17 Responses to “Renewables are the future: get on board, or get out of the way”

  1. Guest

    Nope, I’m not using your policy.

    1). It’s their USE. And you’re saying it – disconnect the poor when usage rises above the supply, i.e. when the sun isn’t shining

    “Smart devices” are completely unrelated as concepts, and fridges and freezers are where it WON’T be applied, as keeping a level temperature is important for food. More washing machines which turn themselves on if the price drops during the day (or just in time for you to get home, anyway).

    Why would business be paid to reduce usage (i.e. close), if they can just cut the poor off? This is not “imaginary”, again it’s the INTENT of smart meters, to remotely cut people off.

    2) You are trying to link wikipedia, rather than looking at studies. Moreover, you are ignoring the costs of gas backup, grid connections, etc. – you are looking at ONLY the total costs on one side. Again.

    You also don’t have numbers because you are not working in a numbers-based system, but an ideological one. Your demand for massively higher bills, hence disconnecting many of the poor in the first place…

    We do, in fact, know what it means to move even marginally in your direction from soaring power prices in i.e. Germany.

    3) So you claiming costs are “savings”. That you think there is an overall saving to denying poor power and heating, which means you are against social duties to assist the poor and the NHS, because those would eat up your “savings”.

    I am not following your blind policy, as you lie viciously, and deny your anti-poor policy of denying people power and light.

    I’m sure you will try and intimidate me by speaking for yourself and lying, as you scream hate at the poor and in fact are directly chucking over the idea of the cold sitting in the dark and cold.

    Because that’s completely different to a 20-30% rise needed for new nuclear on sensible contracts.

  2. Tom

    1) Provide evidence of the intent you claim.

    You clearly haven’t read very much (if at all) on this. Fridges are almost the go-to example, as Smart fridges would be able to flatten out the largest spikes in demand. See e.g. D. Mackay, Sustainability without the Hot Air. It’s available online for free, so you have no excuse.

    Why would they? It’s irrelevant, they already do. But in any case – maybe because they’re contractually obliged not to just cut people off?

    You seem to be confusing two completely different things. Smart meters clearly have advantages for energy companies – in that they no longer need to send people out to take meter readings. Presumably, they’ll also be able to cut off supply in case of non-payment. But that is a world away from cutting off supply to help balance the Grid, and would be subject to all the usual legal safeguards. To conflate the two, as you are doing, is entirely dishonest.

    2) Did you even look at the Wikipedia page? It rather helpfully sets out in tables the findings of various Government studies. As they show, the levellised cost of many renewables (particularly onshore wind) is broadly comparable to nuclear.
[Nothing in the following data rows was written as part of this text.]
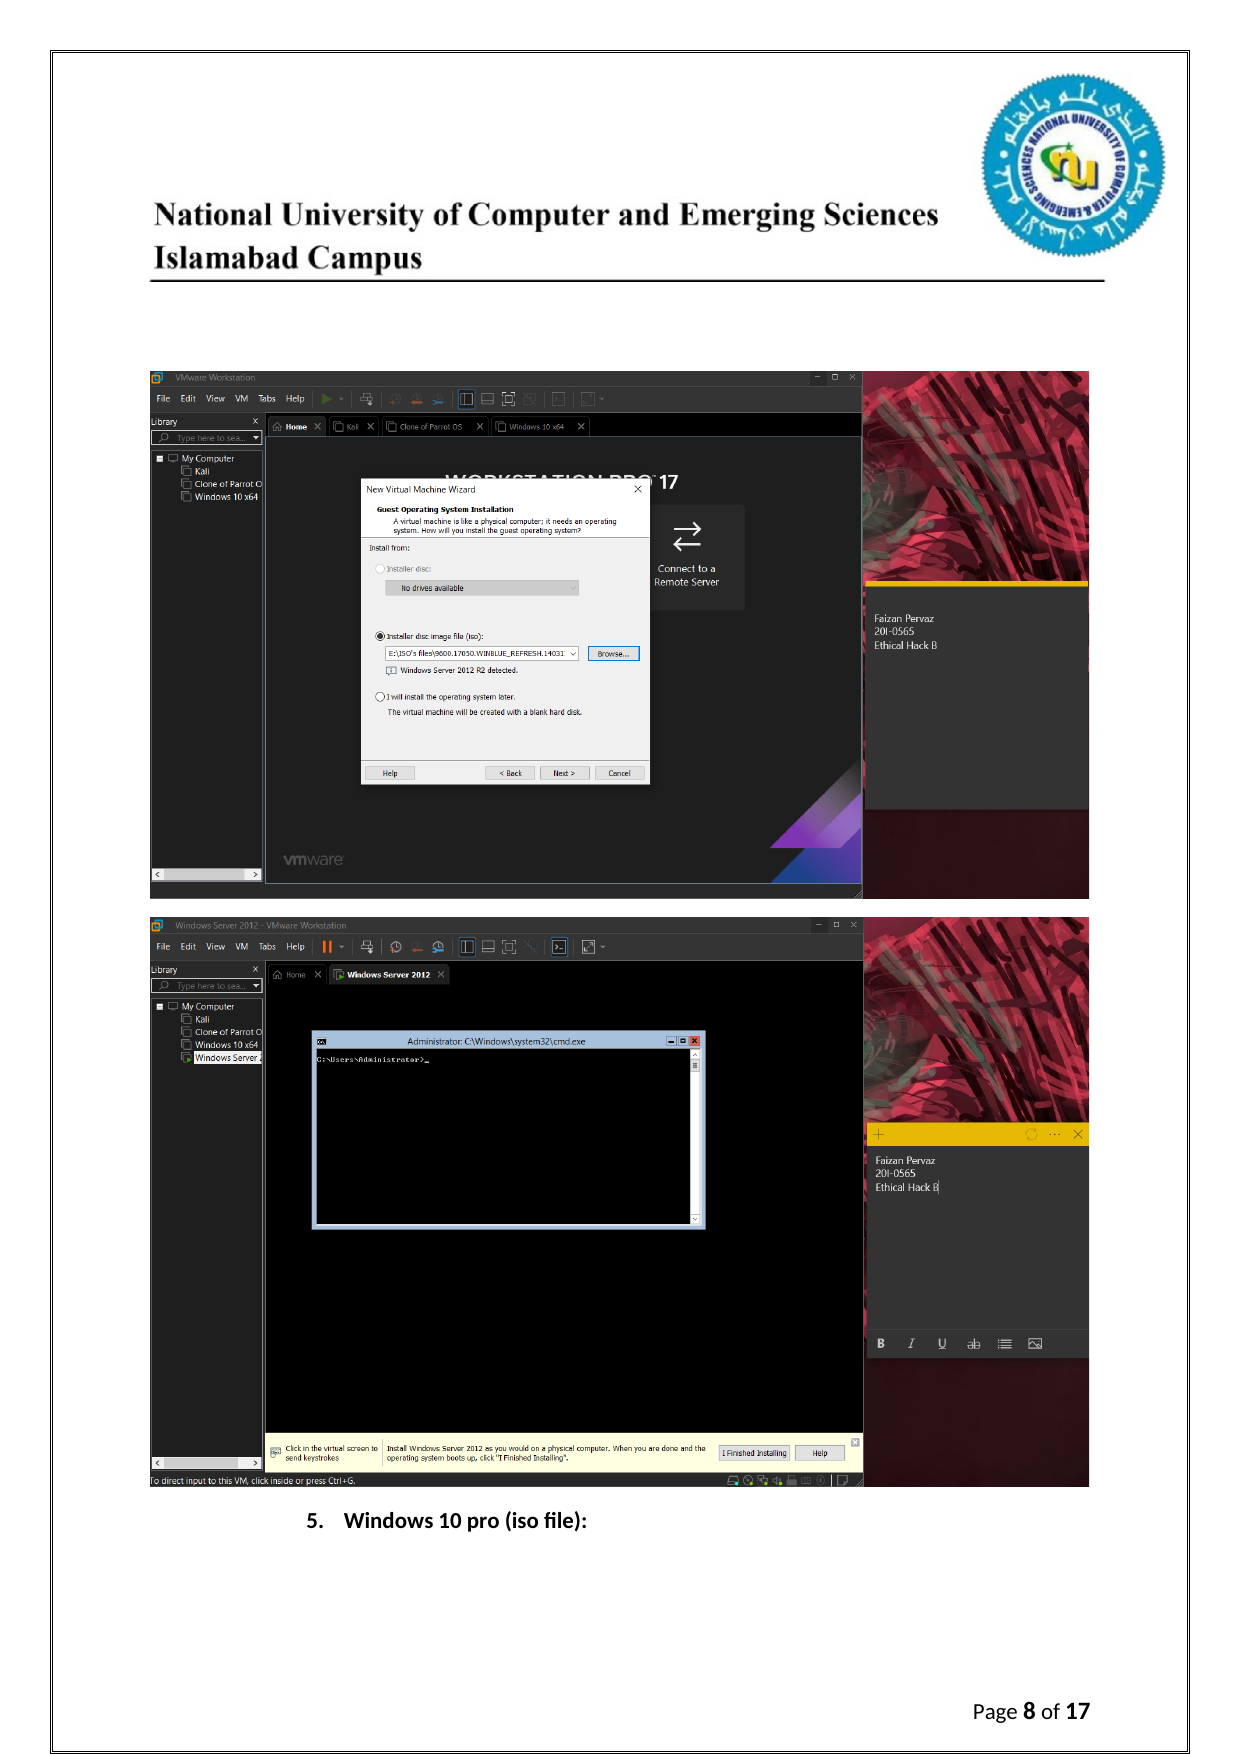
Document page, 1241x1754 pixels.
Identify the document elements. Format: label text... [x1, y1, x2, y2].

picture [150, 917, 1090, 1487]
picture [150, 371, 1090, 899]
list Windows 10 pro (iso file): [306, 1506, 1090, 1534]
picture [149, 73, 1166, 282]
    I have then been very clear – if you want to start factoring in wider grid costs, then you have to do so with both renewables and nuclear. I’ve been clear that I don’t know the figures for this, but it’s equally clear that you don’t either, because otherwise you’d post them. As I have said many times, you are ignoring costs associated with a nuclear-heavy system – i.e. the need for large-scale backup power (National Grid have been clear that this is required), and the costs of a technology to cope with peaks and troughs in demand (nuclear doesn’t ramp up/down quickly enough). If you have such a systemic comparison, post it. If you don’t, stop making claims you can’t support.

    3) You clearly haven’t followed here, and are just asserting your own nonsense. Yes, I think that moving to a low-carbon energy system saves money. Yes, that is entirely compatible with the price per unit of energy going up. What do you not understand here? If fewer people are being made sick by air pollution, we can spend less money treating them. It’s hardly rocket science.